Which is why it's nice when a popular (and favourite series of mine) is actually written by an Australian. I don't mean to boast, but I will since it rarely happens, that I got to read this novel way earlier than most of the world. It's not scheduled till an October 3 release date and yet the publishers got the novel early to my local bookstore where I had a nice pre-order to pick it up for almost 10 dollars cheaper.

Now, to the book itself. It must be noted that the 5 star rating is the result of all the entire novels in the series, though I have no doubt this may be the best among them. It was clearly a novel written with care, passion and insight and this to an extent helped make it a touch above the other novels in the series.
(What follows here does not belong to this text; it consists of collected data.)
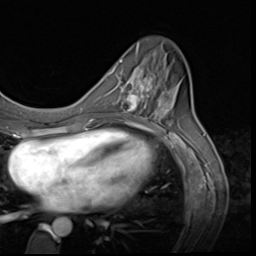
Breast MRI (dynamic contrast-enhanced), one axial slice; position 22 of 64 along the scan axis; cropped to one breast; dynamic contrast-enhanced series, time point 2 of 9 at this slice position (early post-contrast); 3 T; TE 1.5 ms, TR 4.7 ms; 2.5 mm slice thickness; 256 × 256 image matrix, field of view 215 × 215 mm. Female patient.
Structures marked on this image (semi-automatic segmentation, software-assisted and operator-edited):
- enhancing-tissue mask used for the functional tumour volume (all voxels passing the contrast-enhancement thresholds inside the analysis volume; usually the tumour): box from (x=119, y=60) to (x=159, y=117) px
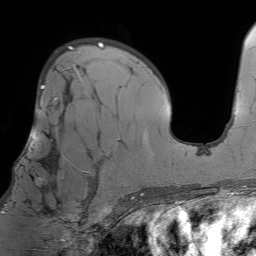
Breast MRI (dynamic contrast-enhanced), one axial slice. Slice 45 of 64 in the series (ordered by position). Cropped to one breast. Dynamic contrast-enhanced series, time point 2 of 7 at this slice position (early post-contrast). 1.5 T. TE 4.6 ms, TR 7.2 ms. 256 × 256 image matrix, field of view 230 × 230 mm. Female patient.
Structures marked on this image (semi-automatic segmentation, software-assisted and operator-edited):
- enhancing-tissue mask used for the functional tumour volume (all voxels passing the contrast-enhancement thresholds inside the analysis volume; usually the tumour): bounding box <6,98,86,212> (left, top, right, bottom; pixels)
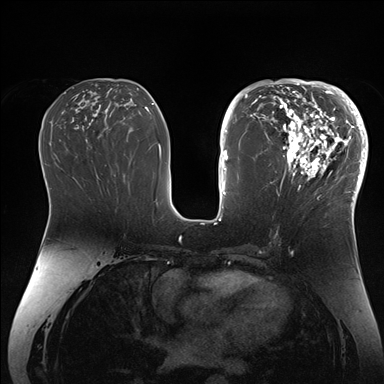
Breast MRI (dynamic contrast-enhanced), one axial slice; slice 78 of 176 in the series (ordered by position); dynamic contrast-enhanced series, time point 2 of 7 at this slice position (early post-contrast); 1.5 T; TE 1.5 ms, TR 4.1 ms; 1.1 mm slice thickness; 384 × 384 image matrix, field of view 340 × 340 mm. Female patient.
Structures marked on this image (semi-automatic segmentation, software-assisted and operator-edited):
- enhancing-tissue mask used for the functional tumour volume (all voxels passing the contrast-enhancement thresholds inside the analysis volume; usually the tumour): bounding box [x1, y1, x2, y2] px = [265, 84, 364, 206]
I have a tendency to rate YA and general children's literature books on a different scale or level to other novels. That is not to say I find them inferior as literature. Some of the greatest works of fiction have been primarily children's fiction texts (see Alice in Wonderland, The Hobbit or The Chronicles of Narnia for example). But like other types of 'genre fiction' they are different to other works of literature. And when I say literature I mean the literature studied in schools or universities as 'high-brow' works. To that extent I try and judge children's literature as a whole, by the various issues and concerns they deal with.

As an entire series Ranger's Apprentice has been superb children's fiction. It is the type of fiction written and appealing to all ages. Though John Flanagan's style could hardly be called beautiful it is wry and warm in its tone; inviting but never consoling. There is a subtlety about his writing, and though his tales are of other worlds I cannot help but feel the particular Australian vibe which leaks through his words. It is a familiar vibe and one which grounds the book all the more in reality. It is an odd concept that a work of fantasy could be grounded in familiarity but the best fantasy truly takes the normality of the world and exposes the fantastic elements of that normality.

The plot of this novel is hard to talk about without exposing any key spoilers. It follows a much older Will and his new apprentice as they go undercover on a mission, a mission with roots in Will's recent and dark past. It is a plot lined with tragedy and is about the process of recovering from tragedy. It is a moving and fitting end for the series, which in a way comes full circle as the reader by this point has seen Will Treaty move from Apprentice to Ranger to Master Ranger with Apprentice. I will warn readers that there is little of any of the other characters that you may be familiar with in this novel. That said, if you've read this far, why stop now?

There is a sense that the novel could continue on with another book following Will and his apprentice. However, I think it is fitting that John Flanagan end it here. Not only does it allow for the series to come that full circle. But it is a bowing out before the novels begin to recycle plots ad infinitum. There is a noted idea amongst storytellers that it is better to leave the audience wanting more than to outstay your welcome. And I believe John Flanagan has left his readers wanting more, leaving it up to his readers to imagine the future and beyond.